The response must consist of the lines below from the one with "Identify the document" through the one with "title [187, 118, 1107, 176]", exactly as they appear and with both ends kept.

» Data excerpts:
++++++++++++++++++++

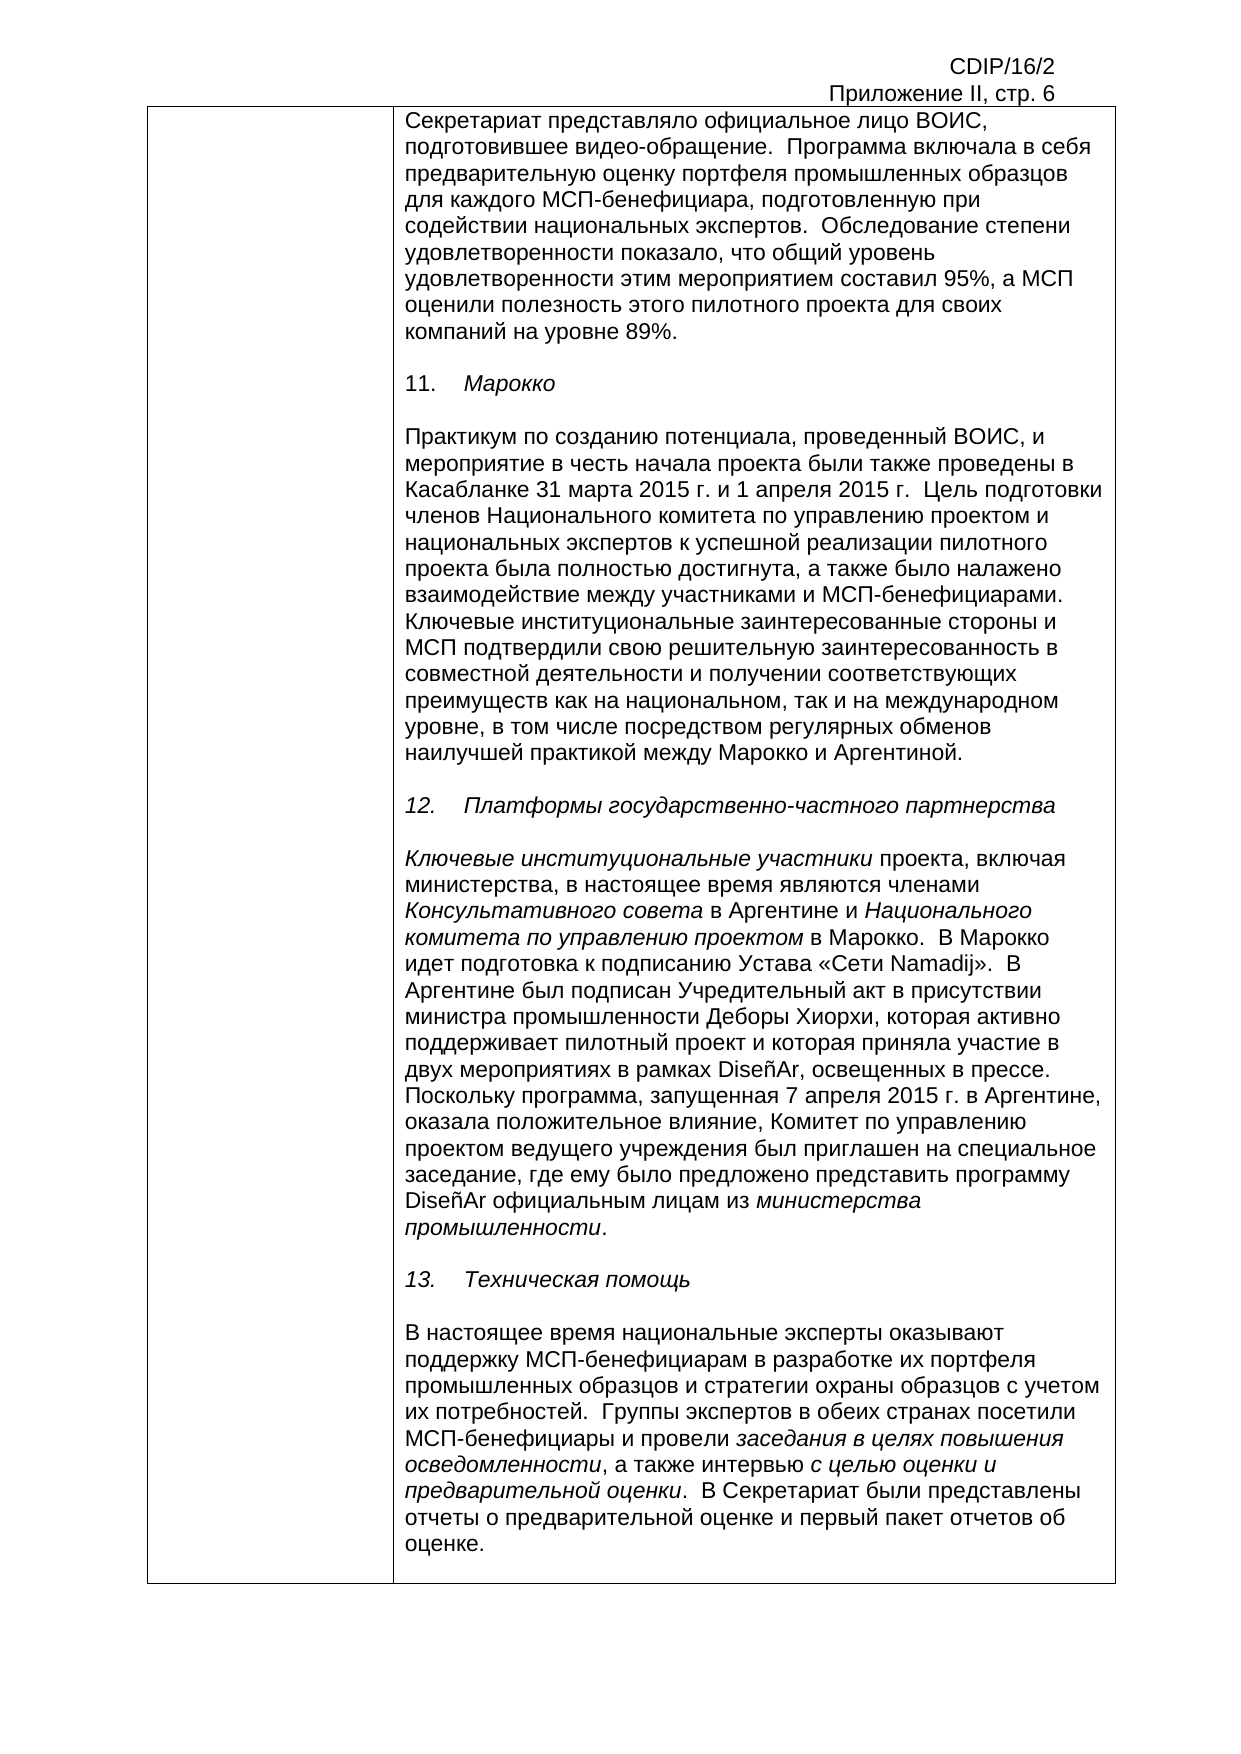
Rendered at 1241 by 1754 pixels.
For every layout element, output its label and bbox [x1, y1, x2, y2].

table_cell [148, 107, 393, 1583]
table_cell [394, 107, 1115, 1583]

++++++++++++++++++++

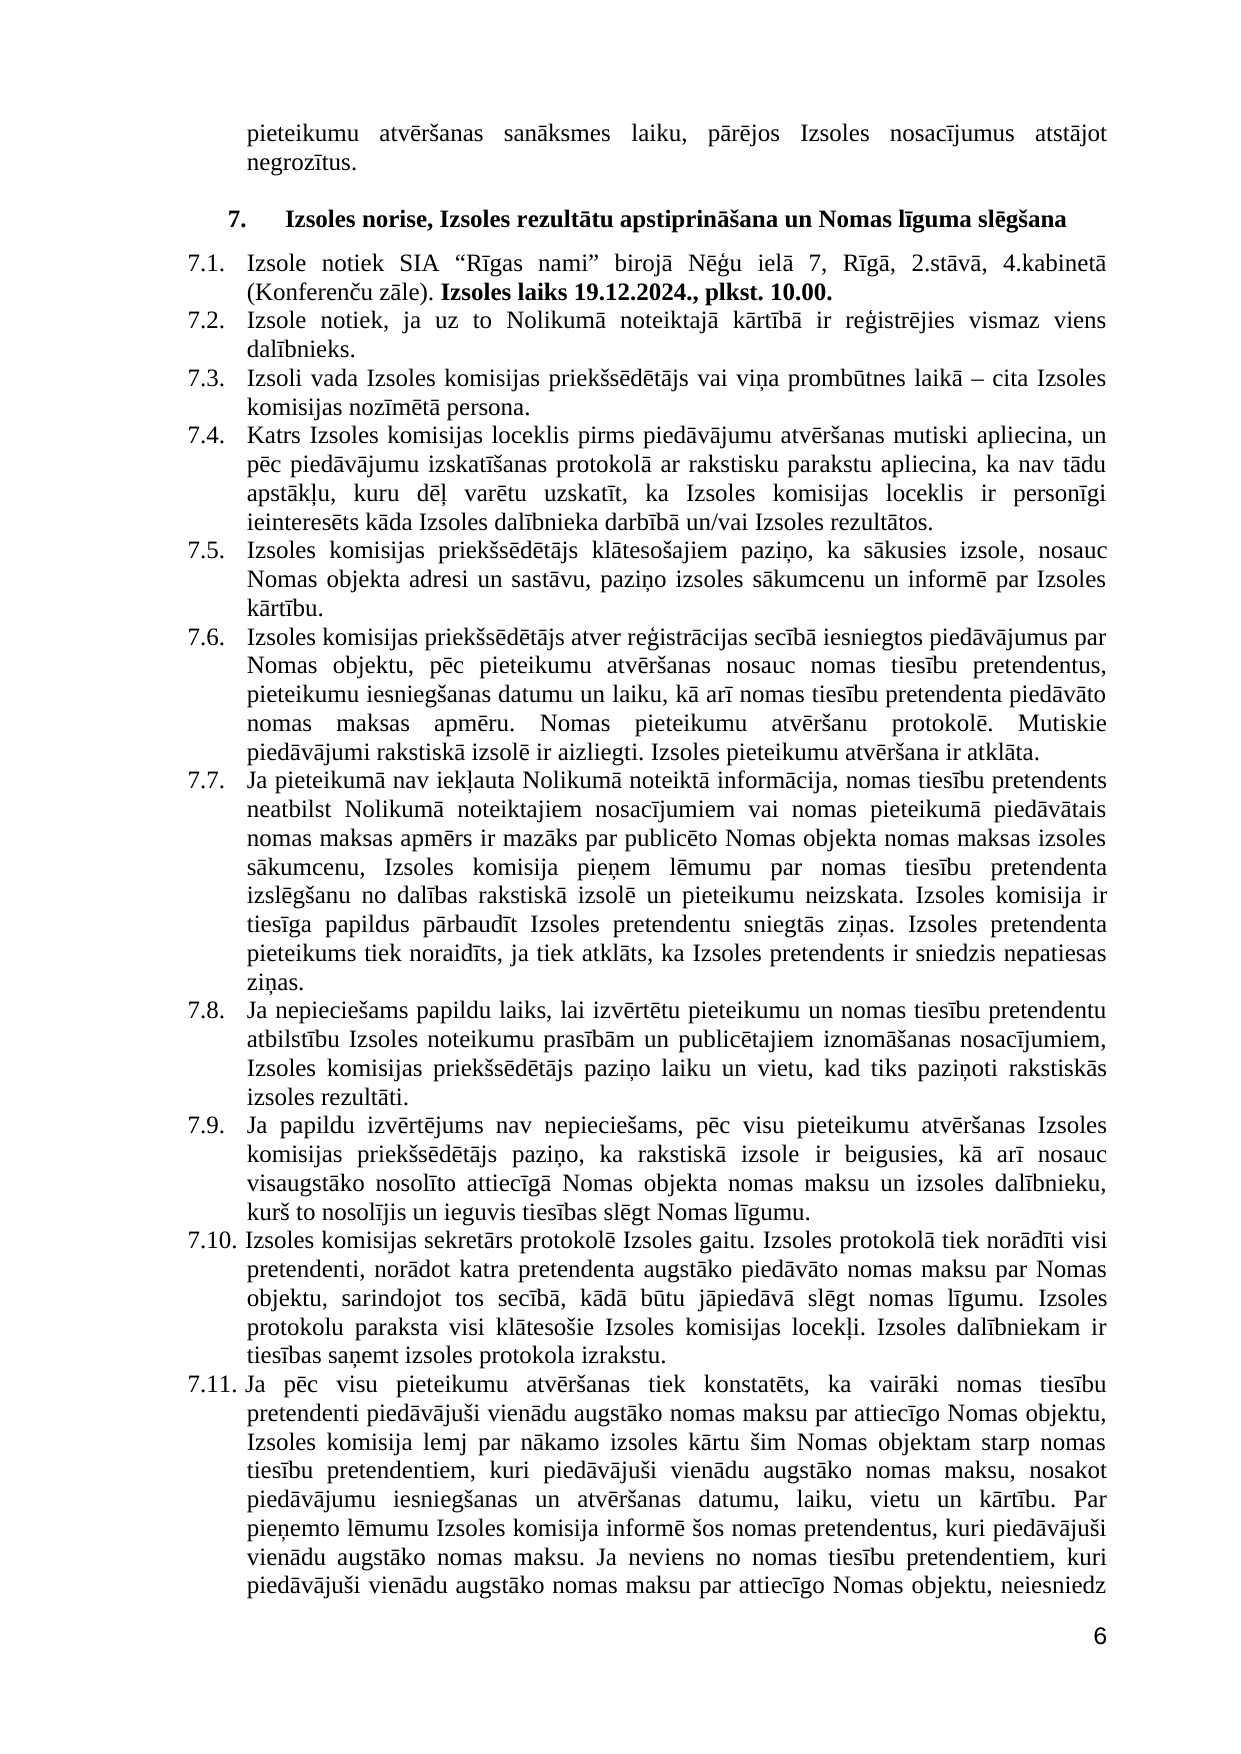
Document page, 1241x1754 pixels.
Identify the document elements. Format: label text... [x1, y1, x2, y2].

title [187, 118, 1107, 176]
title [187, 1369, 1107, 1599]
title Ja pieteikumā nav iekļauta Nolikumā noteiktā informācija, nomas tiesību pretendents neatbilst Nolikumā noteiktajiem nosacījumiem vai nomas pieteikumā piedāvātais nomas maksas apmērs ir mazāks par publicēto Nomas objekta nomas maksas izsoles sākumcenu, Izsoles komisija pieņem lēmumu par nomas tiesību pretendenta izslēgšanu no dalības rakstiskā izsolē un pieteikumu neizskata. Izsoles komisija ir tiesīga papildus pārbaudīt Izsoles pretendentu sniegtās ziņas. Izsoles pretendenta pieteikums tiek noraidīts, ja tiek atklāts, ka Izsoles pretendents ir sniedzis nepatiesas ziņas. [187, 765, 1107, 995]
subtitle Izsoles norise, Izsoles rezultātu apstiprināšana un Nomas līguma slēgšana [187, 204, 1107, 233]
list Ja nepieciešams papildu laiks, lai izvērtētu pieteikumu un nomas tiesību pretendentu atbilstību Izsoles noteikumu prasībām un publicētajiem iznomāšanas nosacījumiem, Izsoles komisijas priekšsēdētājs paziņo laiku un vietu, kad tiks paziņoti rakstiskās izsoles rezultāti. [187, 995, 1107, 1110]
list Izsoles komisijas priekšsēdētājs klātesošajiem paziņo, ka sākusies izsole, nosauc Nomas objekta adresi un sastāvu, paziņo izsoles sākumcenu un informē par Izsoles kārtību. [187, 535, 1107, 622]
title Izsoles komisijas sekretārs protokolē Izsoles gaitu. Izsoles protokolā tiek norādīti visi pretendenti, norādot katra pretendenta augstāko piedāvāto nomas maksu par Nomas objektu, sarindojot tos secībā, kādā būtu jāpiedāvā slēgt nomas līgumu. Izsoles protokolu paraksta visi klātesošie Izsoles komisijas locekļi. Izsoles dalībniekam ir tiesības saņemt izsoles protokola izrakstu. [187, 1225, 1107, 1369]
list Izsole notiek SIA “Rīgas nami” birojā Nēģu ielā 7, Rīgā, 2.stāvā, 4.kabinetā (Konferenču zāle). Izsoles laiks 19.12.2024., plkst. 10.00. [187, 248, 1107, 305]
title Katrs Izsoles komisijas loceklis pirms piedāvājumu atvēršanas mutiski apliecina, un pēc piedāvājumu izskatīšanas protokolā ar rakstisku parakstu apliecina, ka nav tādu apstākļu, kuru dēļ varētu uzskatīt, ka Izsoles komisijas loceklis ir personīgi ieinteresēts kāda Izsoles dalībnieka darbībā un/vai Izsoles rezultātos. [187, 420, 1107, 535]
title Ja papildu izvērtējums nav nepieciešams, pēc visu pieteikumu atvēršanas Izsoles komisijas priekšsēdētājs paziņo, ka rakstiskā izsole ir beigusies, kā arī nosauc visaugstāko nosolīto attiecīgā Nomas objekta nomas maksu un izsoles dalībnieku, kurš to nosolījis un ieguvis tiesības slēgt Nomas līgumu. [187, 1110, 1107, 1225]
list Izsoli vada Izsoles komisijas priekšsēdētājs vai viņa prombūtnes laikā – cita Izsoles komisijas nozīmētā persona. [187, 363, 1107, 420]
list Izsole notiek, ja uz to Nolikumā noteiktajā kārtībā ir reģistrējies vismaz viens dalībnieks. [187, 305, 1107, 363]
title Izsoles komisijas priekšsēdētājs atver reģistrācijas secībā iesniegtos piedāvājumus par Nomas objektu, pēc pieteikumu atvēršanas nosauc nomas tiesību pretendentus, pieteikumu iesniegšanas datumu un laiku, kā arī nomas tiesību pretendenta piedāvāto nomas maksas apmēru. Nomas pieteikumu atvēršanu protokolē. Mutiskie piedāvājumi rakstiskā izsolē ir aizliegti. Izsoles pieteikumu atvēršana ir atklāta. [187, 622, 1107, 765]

++++++++++++++++++++

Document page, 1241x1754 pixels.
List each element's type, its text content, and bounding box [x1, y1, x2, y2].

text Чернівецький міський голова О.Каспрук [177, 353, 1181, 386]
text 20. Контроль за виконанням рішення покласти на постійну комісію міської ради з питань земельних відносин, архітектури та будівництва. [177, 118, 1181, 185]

++++++++++++++++++++

» Solved exercise:
Identify the document elements. Format: label text... [x1, y1, x2, y2].

title [187, 118, 1107, 176]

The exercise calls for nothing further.